Weitere alte, bis 1914 entstandene Gebäude an anderen Plätzen, z. B. die so genannte Brennerei Gerritzen in der Rheinstraße und das Wohnhaus Horten in der Klosterstraße, tragen ebenfalls wesentlich dazu bei, dass der Ortskern von Aldekerk ein beachtliches historisches Antlitz bewahrt hat. Mit Ausnahme der Kirchen ist übrigens keines der heutigen Gebäude in Aldekerk vor 1642 entstanden, weil in diesem Jahr ein verheerender Brand das Dorf nahezu komplett in Schutt und Asche legte. Andererseits wurde der kleine Ort am Niederrhein von großen Zerstörungen während der Weltkriege im 20. Jahrhundert nicht betroffen.

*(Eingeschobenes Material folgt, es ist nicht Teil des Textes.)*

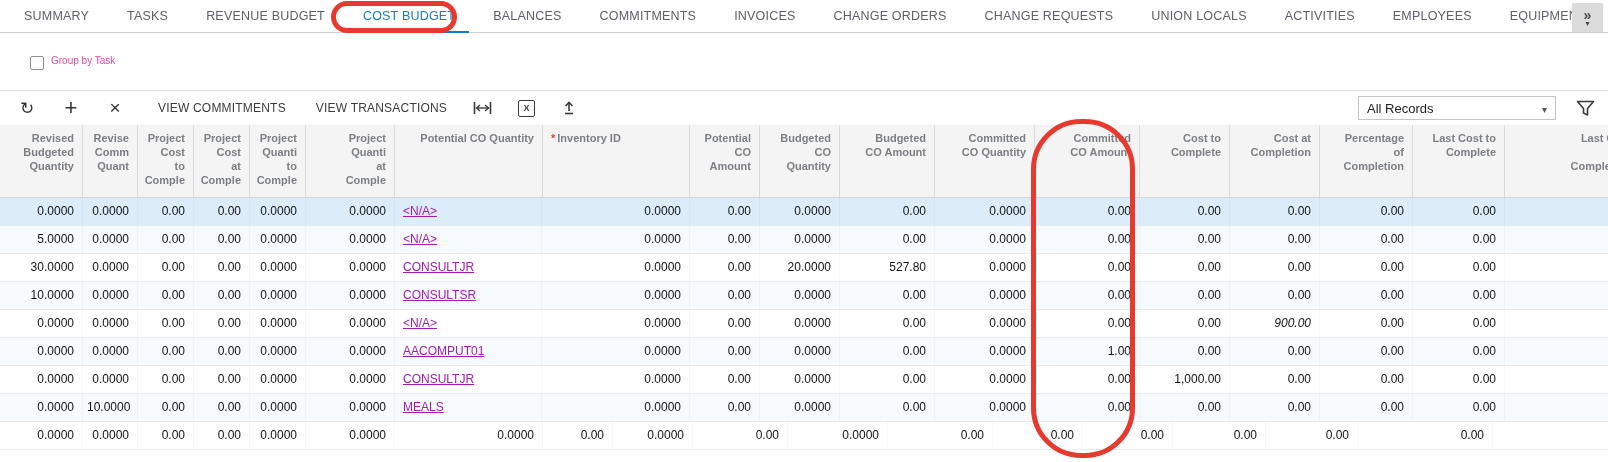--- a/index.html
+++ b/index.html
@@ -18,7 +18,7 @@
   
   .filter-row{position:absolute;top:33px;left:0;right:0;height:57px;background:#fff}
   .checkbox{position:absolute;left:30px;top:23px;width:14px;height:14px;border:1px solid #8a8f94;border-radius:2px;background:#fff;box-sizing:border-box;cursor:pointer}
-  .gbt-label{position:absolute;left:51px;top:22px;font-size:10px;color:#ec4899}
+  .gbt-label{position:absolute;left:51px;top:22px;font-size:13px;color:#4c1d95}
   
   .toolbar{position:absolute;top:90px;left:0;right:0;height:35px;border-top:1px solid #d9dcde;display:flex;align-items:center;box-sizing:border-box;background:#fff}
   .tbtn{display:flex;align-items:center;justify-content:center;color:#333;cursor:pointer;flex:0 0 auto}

Gleichwohl hat sich das Ortsbild von Aldekerk seitdem durch Infrastrukturmaßnahmen, Bebauungsverdichtung, Modernisierungen, Neubauten und Errichtung neuer Wohngebiete nicht unerheblich verändert.


die laut Ankerzahl 1685 entstandene Brennerei Gerritzen und Haus Horten vom Anfang des 20. Jahrhunderts (oben),
das 1647 datierte Haus Machers, der so genannte Kleine Markt mit Brunnen und das Aldekerker Amtswappen (unten)

An der Stelle, an der Hoch- und Marktstraße aufeinander treffen, steht Haus Machers. Gemäß der Inschrift unter dem Schlussstein des Giebels wurde es 1647, also 5 Jahre nach dem verheerenden Brand, erbaut. Mehr oder weniger original ist aber nur noch die straßenseitige Fassade. Mit seiner Längs- bzw. Traufenseite grenzt Haus Machers an einen Platz, der Marktplatz bzw. Kleiner Markt genannt wird. Im Zentrum dieses Platzes befindet sich ein achteckiger Brunnen. Eine Relieftafel über dem Wasserspeier zeigt ein halbfiguriges Portrait von Johann Wilhelm Alsters, Aldekerker Bürgermeister von 1822 bis zu seinem Tod 1853. Damals war das Dorf noch eine eigenständige Gemeinde und bildete zusammen mit dem benachbarten Stenden das Amt Aldekerk. Auf dem Wappen des Amts wird Aldekerk durch einen sich mit einem Schwert kreuzenden Schlüssel, d. h. durch die Attribute seiner beiden Pfarrpatrone Peter und Paul, dargestellt. 1969 verloren Aldekerk und Stenden ihre Selbständigkeit und wurden Ortsteile der neu geschaffenen Gemeinde Kerken.